Texas Tech University

Could the Dodd-Frank Act Put Rural Communities at Risk?

Elyssa Sanders

January 4, 2022

The implementation of Section 1071 of the Dodd-Frank Act could have disastrous consequences for small banks and the communities they serve.

Pitch

With a comment deadline of Thursday (Jan. 6) and final regulations due shortly thereafter, Section 1071 of the Dodd-Frank Act (DFA) is intended to “facilitate enforcement of fair lending laws and enable creditors to identify business and community development needs and opportunities of women-owned, minority-owned and small businesses.” However, this new regulation could potentially hurt the very people it's designed to help. The increased data collection and reporting demands will place undue burden on small banks, which make the largest percentage of small business loans and are integral to the functioning of rural communities.  

Mike Mauldin
Mike Mauldin

According to Mike Mauldin, director of the Excellence in Banking Program in the Jerry S. Rawls College of Business at Texas Tech University, the data collection and reporting stipulated by Section 1071 will have little impact on perceived discriminatory lending because those data points are already accessible to banking regulators. Furthermore, without knowing borrowers' complete financial circumstances, it is impossible to determine whether lending discrimination has taken place, Mauldin said.
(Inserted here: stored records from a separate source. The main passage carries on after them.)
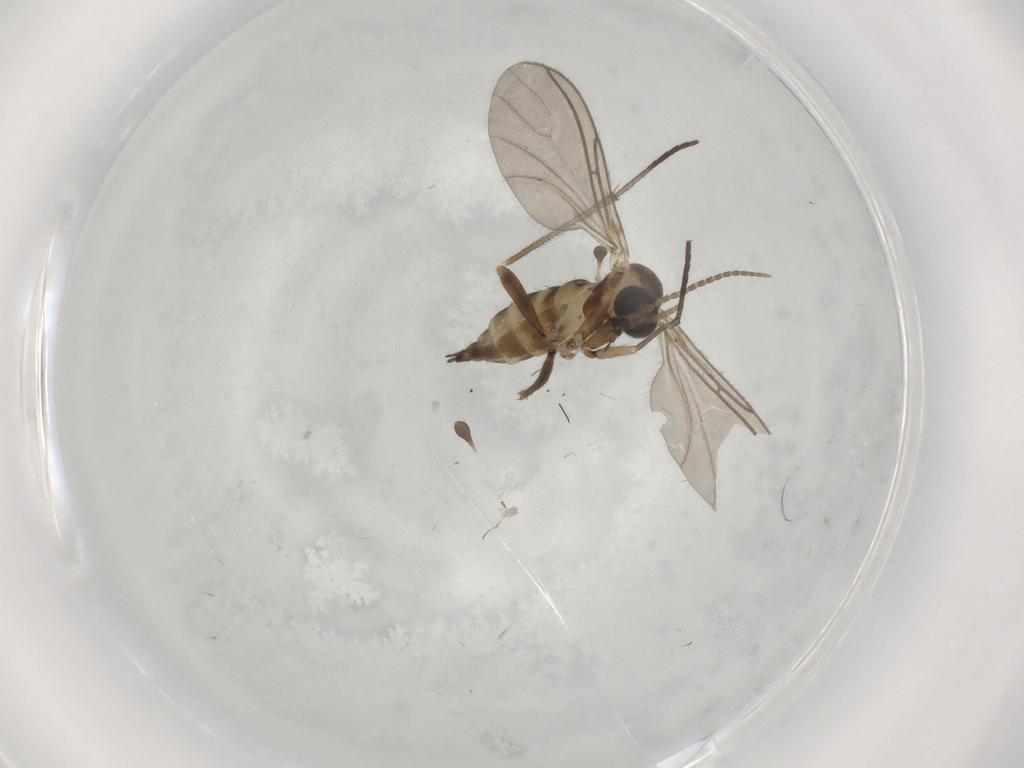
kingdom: Animalia
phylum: Arthropoda
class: Insecta
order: Diptera
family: Sciaridae
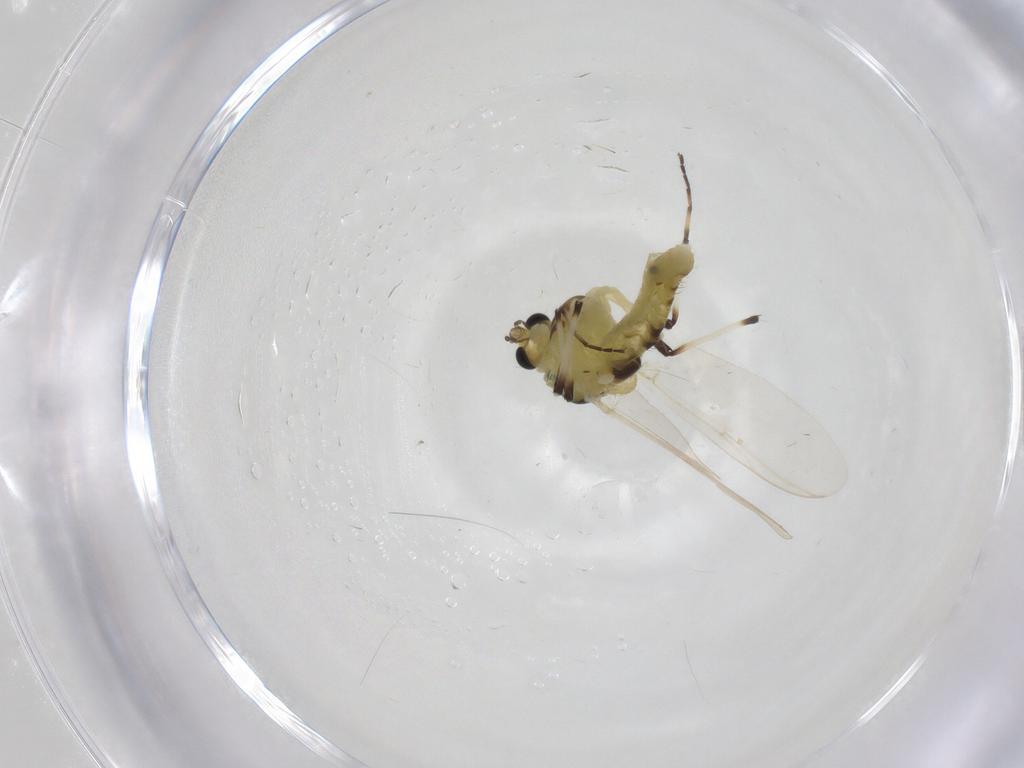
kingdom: Animalia
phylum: Arthropoda
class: Insecta
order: Diptera
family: Chironomidae
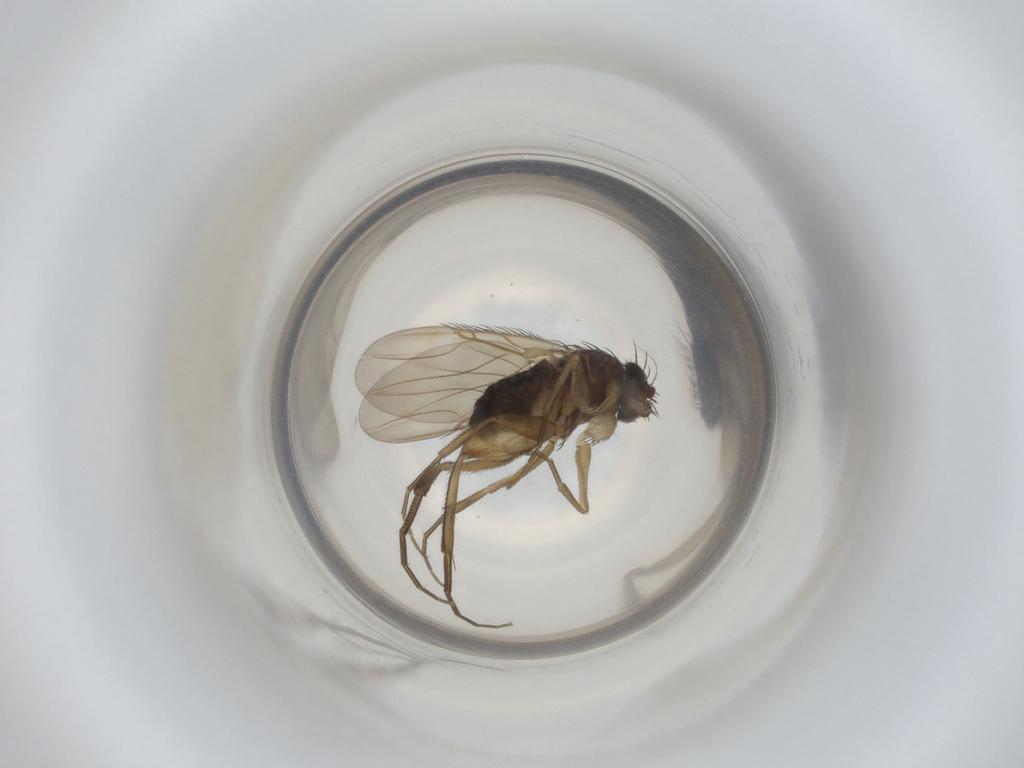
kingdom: Animalia
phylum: Arthropoda
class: Insecta
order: Diptera
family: Phoridae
Additionally, because Section 1071 stipulates that “the data shall be made available to any member of the public upon request,” Mauldin predicts that community banks will be targeted by costly and time-consuming frivolous lawsuits and the disclosures could infringe on customer privacy and expose customers to fraud.

Expert

Mike Mauldin, director of Texas Tech University's Excellence in Banking Program, (806) 834-8851 or mike.mauldin@ttu.edu

Talking points

  • While big banks largely rely on transactional lending, small regional banks practice relationship-driven lending within their communities, building mutual trust and granting financial opportunities to customers who might be disqualified on the basis of credit score alone. Small banks grant the majority of small business loans and thus power the engine of rural America.
  • DFA Section 1071 will disproportionately burden community banks, which lack the resources and the staff to comply with these new data collection and reporting requirements, disincentivizing small banks from granting loans and increasing the cost of the loans they make.
  • While DFA Section 1071 aims to create more opportunities for minority-owned and small businesses, it will have the opposite effect by crippling the banks most willing to extend those opportunities.
  • DFA Section 1071 takes an ineffective one-size-fits-all approach to a heterogenous industry. Establishing a threshold, such as $100 billion in assets, for the implementation of the proposed regulation would help preserve the community-centered relationship lending that gives small businesses a fighting chance.

Quotes

  • “DFA Section 1071 will ultimately be detrimental to what legislators are trying to accomplish. If you want to address community needs and development, you should do something, like curtailing compliance costs, to slow mergers and acquisitions of small banks and afford those banks more opportunities to lend.”
  • “Diversity, equity and inclusion (DEI) are very important. Bankers in local communities get business by making themselves accessible to the entire population and building relationships with each and every customer. But DFA Section 1071 will have the opposite effect of promoting DEI. We applaud the intent, but based on the research, it's the wrong methodology.”
  • “This bleeding has to stop or we're not going to have any locally-focused lenders left in rural America.” 

More Resources

Mauldin co-authored the article, “A Comment on Implementing Section 1071 of the Dodd-Frank Act,” with Drew Winters, a professor of finance in the Jerry S. Rawls College of Business, and Texas Tech graduate student Bailey Allen. The article was published in Bankers Digest last month.